Cruelty is a Kindness

[Spoilers ahead] The title of this episode was ironically appropriate for me this week since my TiVo failed to record Doctor Who last night (it clearly has no taste). I had to wait until it appeared on iPlayer, which at least gave me an excuse for watching TV in my pyjamas on a Sunday morning, something I’ve found much harder to justify since I left childhood behind me.

Much like last week’s ‘Night Terrors’, this episode seemed to be completely unconnected to the overarching story of the series, which was fine when it was the Doctor and Donna traveling around at random while a prophecy catches up with them, but Rory and Amy have lost their baby and seemed quite upset about it initially, but now seem to have completely forgotten the existence of Melody Pond. It’s possible that this is because it was intended to slot into the series before the showdown at Demons Run, but had to be shunted later when the decision was made to split the series.

Taken as a stand-alone episode, it worked well and the Doctor was more pro-active than in ‘Night Terrors’, despite being trapped in the TARDIS for most of the episode. The premise was more than a little silly, as the whole episode hinged on Amy pressing the wrong button on a door and subsequently having to enter a quarantine facility for no very good reason. After I’d spent the first five minutes shouting at them all for being stupid enough not to clarify which button everyone meant, though, the main plot got going and I was drawn into the story.
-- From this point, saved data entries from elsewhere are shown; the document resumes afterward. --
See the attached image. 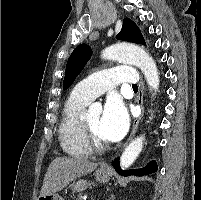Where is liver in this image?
Returning a JSON list of instances; mask_svg holds the SVG:
<instances>
[{
	"instance_id": "1",
	"label": "liver",
	"mask_w": 201,
	"mask_h": 200,
	"mask_svg": "<svg viewBox=\"0 0 201 200\" xmlns=\"http://www.w3.org/2000/svg\"><path fill=\"white\" fill-rule=\"evenodd\" d=\"M97 163L77 157H57L49 165L44 176L40 196L61 191L71 181L94 171Z\"/></svg>"
}]
</instances>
Unfortunately for Amy Pond, the Doctor seems to have a regrettable tendency to always turn up late to collect her, accidentally leaving her alone in quarantine for 36 years. On this note, I have to say that the make-up artist did a great job aging Karen Gillan’s face for the role of the older Amy. Somehow in that time, Amy has acquired an attitude, a samurai sword and made a sonic screwdriver — am I the only one who’s wondering how she worked out how to make one of those? I liked the fact that Rory had to go it alone in the quarantine facility to save his wife, and that he and the Amys do most of the active work in saving her. It left the Doctor as a slightly Machiavellian figure controlling the situation from behind the scenes, which harks back to other darker episodes from previous series and gives this incarnation more of an edge than he’s shown so far, but I felt that both Rory and Amy blame the Doctor too easily for all their problems. Certainly the Doctor is in charge of the TARDIS, for a given value of ‘in charge’, but you can’t expect him to always be perfect in these ‘wibbly-wobbly, timey-wimey’ situations. Realistically, if Amy had thought to ask which button to press, she wouldn’t have been in the situation in the first place.

Apart from my slight frustration with their whininess, I enjoyed the episode. Amy and Rory were showing a bit more gumption than usual and Rory is really growing as a character, getting more to do and better lines. The interaction between the two Amys was interesting and we got to see a different facet of the Doctor’s character that hasn’t been on display much this season. Much as I like Matt Smith’s version of the Doctor, I think it suddenly became more believable that he is a very old alien.